We can use the trained models for both online and offline inference. In both cases, we need features to be fed into the models. For offline inference, you can compute and get the features on-demand; or you can store the computed features to some offline database for later offline inference.
For online inference, we can use Feathr to compute and store the features in the online database. Then use it for online inference when the request comes.
In this section, we will focus on materialize features to online store. For materialization to offline store, you can check out our user guide.
We can push the computed features to the online store (Redis) like below:
# Materialize user features
# Note, you can only materialize features of same entity key into one table.

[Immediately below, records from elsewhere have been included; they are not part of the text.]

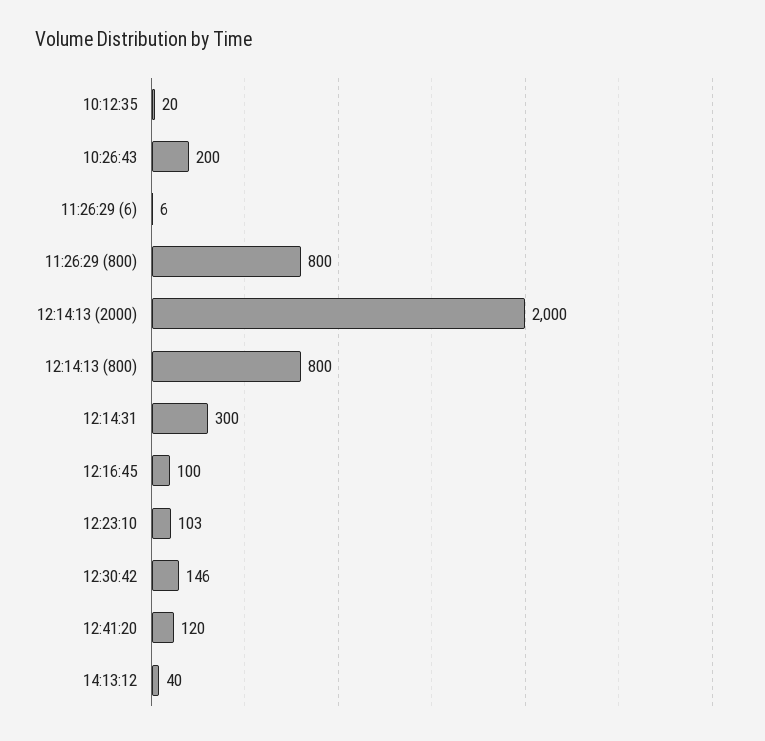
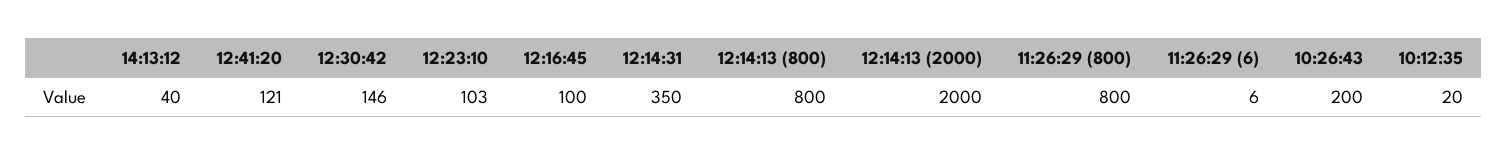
  {
    "10:12:35": 20,
    "10:26:43": 200,
    "11:26:29 (6)": 6,
    "11:26:29 (800)": 800,
    "12:14:13 (2000)": 2000,
    "12:14:13 (800)": 800,
-   "12:14:31": 300,
+   "12:14:31": 350,
    "12:16:45": 100,
    "12:23:10": 103,
    "12:30:42": 146,
-   "12:41:20": 120,
+   "12:41:20": 121,
    "14:13:12": 40
  }

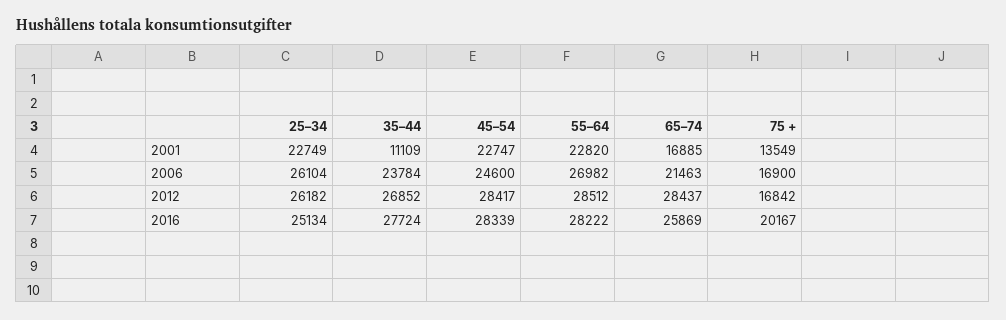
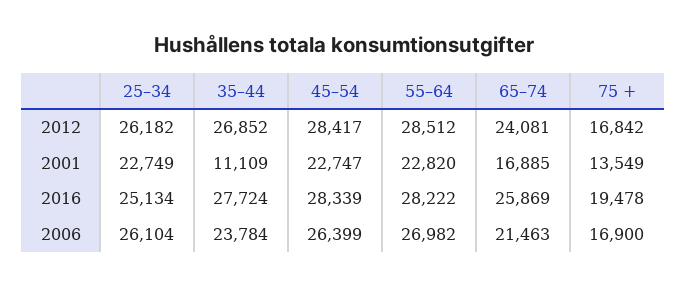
  {
    "25–34": {
      "2001": 22749,
      "2006": 26104,
      "2012": 26182,
      "2016": 25134
    },
    "35–44": {
      "2001": 11109,
      "2006": 23784,
      "2012": 26852,
      "2016": 27724
    },
    "45–54": {
      "2001": 22747,
-     "2006": 24600,
+     "2006": 26399,
      "2012": 28417,
      "2016": 28339
    },
    "55–64": {
      "2001": 22820,
      "2006": 26982,
      "2012": 28512,
      "2016": 28222
    },
    "65–74": {
      "2001": 16885,
      "2006": 21463,
-     "2012": 28437,
+     "2012": 24081,
      "2016": 25869
    },
    "75 +": {
      "2001": 13549,
      "2006": 16900,
      "2012": 16842,
-     "2016": 20167
+     "2016": 19478
    }
  }

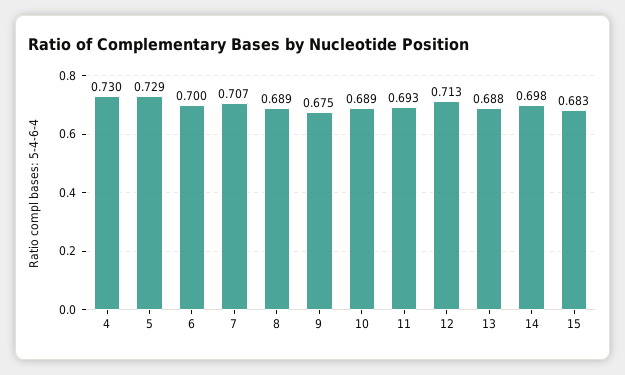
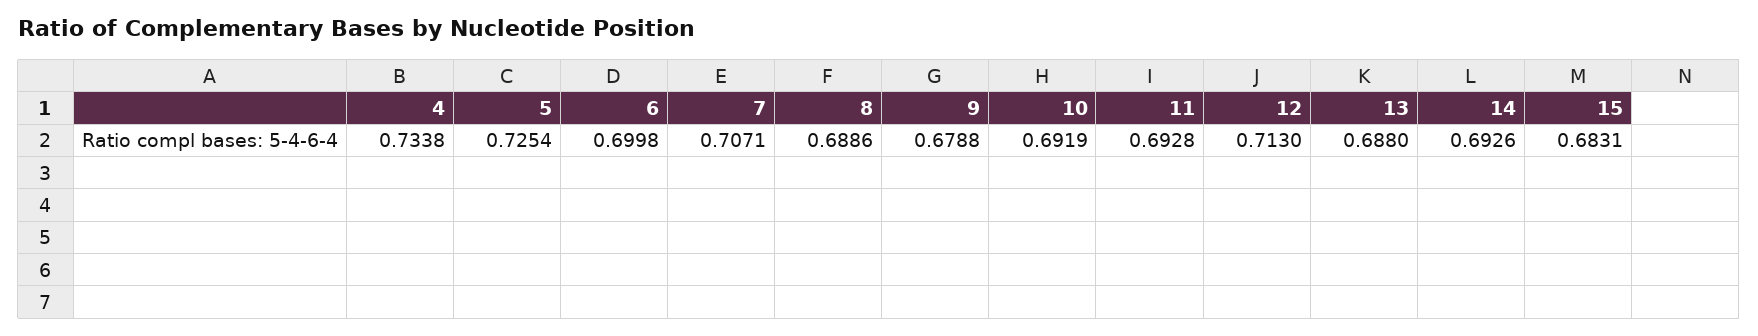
  {
-   "4": 0.73,
+   "4": 0.7338,
-   "5": 0.729,
+   "5": 0.7254,
    "6": 0.6998,
    "7": 0.7071,
    "8": 0.6886,
-   "9": 0.675,
+   "9": 0.6788,
-   "10": 0.689,
+   "10": 0.6919,
    "11": 0.6928,
    "12": 0.713,
    "13": 0.688,
-   "14": 0.698,
+   "14": 0.6926,
    "15": 0.6831
  }

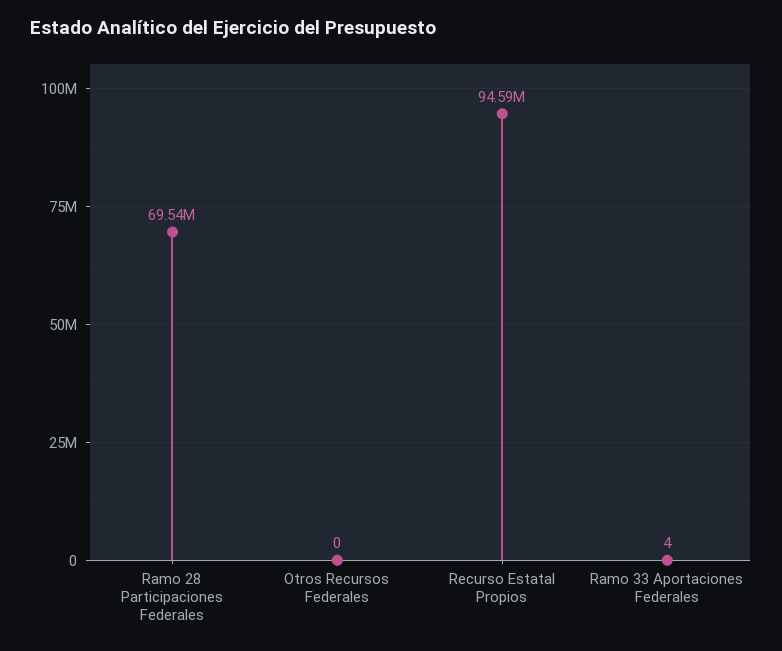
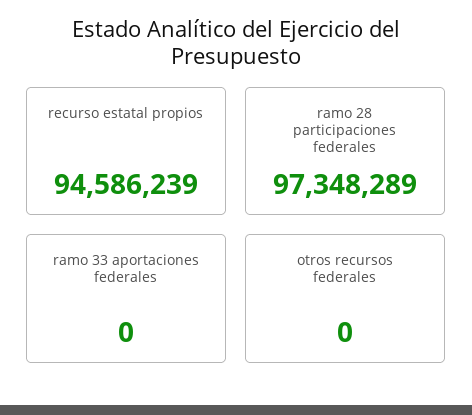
  {
-   "Ramo 28 Participaciones Federales": 69540000,
+   "Ramo 28 Participaciones Federales": 97348289,
    "Otros Recursos Federales": 0,
    "Recurso Estatal Propios": 94586239,
-   "Ramo 33 Aportaciones Federales": 4
+   "Ramo 33 Aportaciones Federales": 0
  }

redisSink = RedisSink(table_name="user_features")
settings = MaterializationSettings(
name="user_feature_setting",
sinks=[redisSink],
feature_names=["feature_user_age", "feature_user_gift_card_balance"],
)
client.materialize_features(settings=settings, allow_materialize_non_agg_feature=True)
client.wait_job_to_finish(timeout_sec=5000)
We can then get the features from the online store via the client's get_online_features
or multi_get_online_features
API.
client.get_online_features(
"user_features", "2", ["feature_user_age", "feature_user_gift_card_balance"]
)
client.multi_get_online_features(
"user_features", ["1", "2"], ["feature_user_age", "feature_user_gift_card_balance"]
)
Lastly, we can also register the features and share them across teams:
try:
client.register_features()
except Exception as e:
print(e)
print(client.list_registered_features(project_name=PROJECT_NAME))
In this notebook you learned how to set up Feathr and use it to create features, register the features and use them for model training and inferencing.
We hope this example gave you a good sense of Feathr's capabilities and how you could leverage it within your organization's MLOps workflow.